Propofol versus midazolam and meperidine for conscious sedation in GI endoscopy.Am J Gastroenterol. 2000 Jun; 95(6):1476-9.AJ
Propofol (2,6-diisopropyl phenol) is a relatively new intravenous sedative hypnotic with an ideal pharmacokinetic profile for conscious sedation. In this study, we compared the safety and efficacy of propofol versus the conventional regimen of midazolam and meperidine for conscious sedation in GI endoscopy.

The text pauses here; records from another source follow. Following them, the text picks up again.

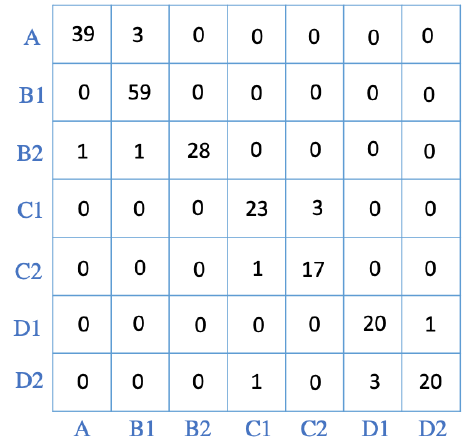
Figure 7. The confusion matrix for the RF model. The classes are consistent with the definition of labels presented in Section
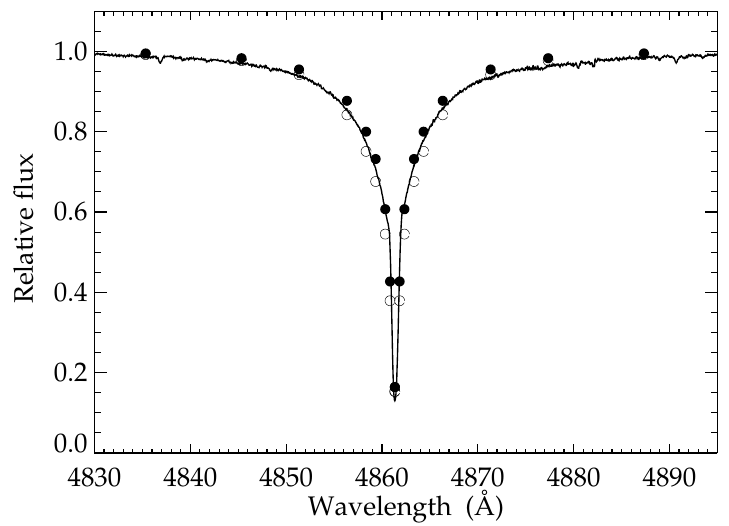
Fig. 1. The observed and calculated pro(cid:12)les of the H β line of HD 52961. The (cid:12)lled circles correspond to the model (6000/0.5), the open circles to the model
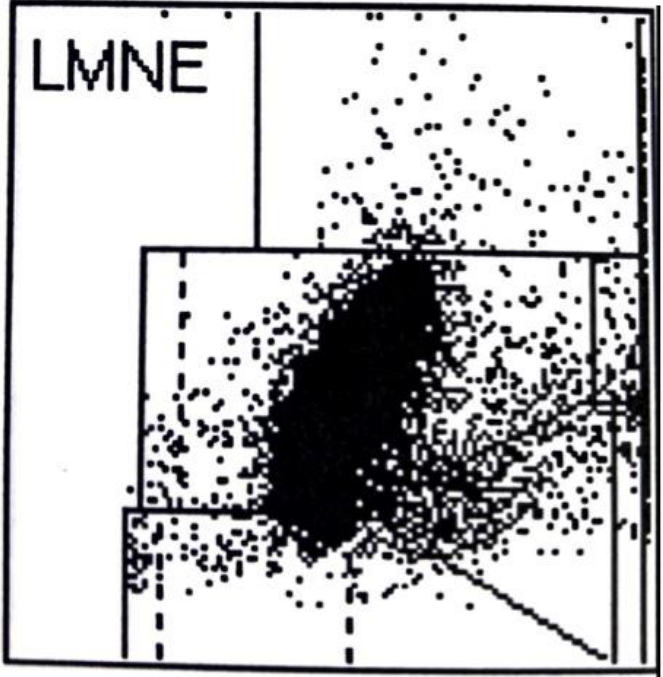
Figure 2. LMNE matrix of a type II (infection type) with a cluster, or increase, in the area of the neutrophils of a 68 year old male patient 5 weeks after implantation of a knee arthroplasty. The measured cell count was 21,900 cells/µL with 89.7% PMN and a CRP of 27.1 mg/L.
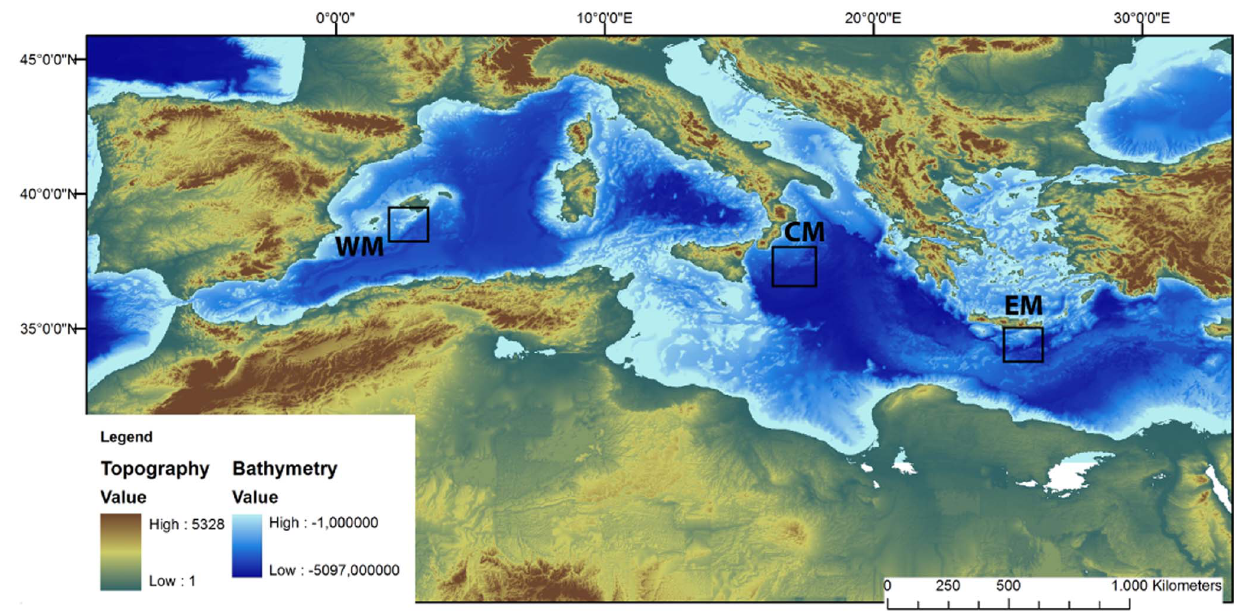
Figure 1. Bathymetric map of the study area. Map of the Mediterranean Sea, with bathymetry and showing the location of sampling sites. WM: Western Mediterranean (southern Balearic), CM: Central Mediterranean (western Ionian), EM: Eastern Mediterranean (south of Crete).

In this prospective study, 274 patients that included many elderly patients with multiple comorbid conditions underwent GI endoscopic procedures at our hospital. A total of 150 patients received propofol (20-120 mg) and fentanyl (0.25-1.5 mg). The control group of 124 patients was given midazolam (2-6 mg) and meperidine (25-75 mg). The dose of medication was titrated according to patient need and the duration of the procedure. A "comfort score" on a scale of 1-4 assessed the efficacy of the drugs based on pain or discomfort to the patient and ease of endoscopy. A "sedation score" was used to assess the degree of sedation on a scale of 1-5. The Aldrete score was used to measure recovery from anesthesia at 5 and 10 min after the procedure.
After controlling for age, American Society of Anesthesiologists' Physical Status Classification (ASA grade), and type and duration of procedure, logistic regression analysis determined that propofol resulted in 2.04 times better patient comfort (p = 0.033, 95% CI = 1.058-3.923). Propofol was 1.84 times more likely to produce deeper sedation than the regimen of midazolam and meperidine (p = 0.027, 95% CI = 1.071-3.083). The recovery from sedation was faster in patients receiving propofol, although this did not reach statistical significance. The safety parameters between the two groups were comparable.
Propofol was associated with a statistically significant improvement in comfort and sedation score when compared to midazolam and meperidine.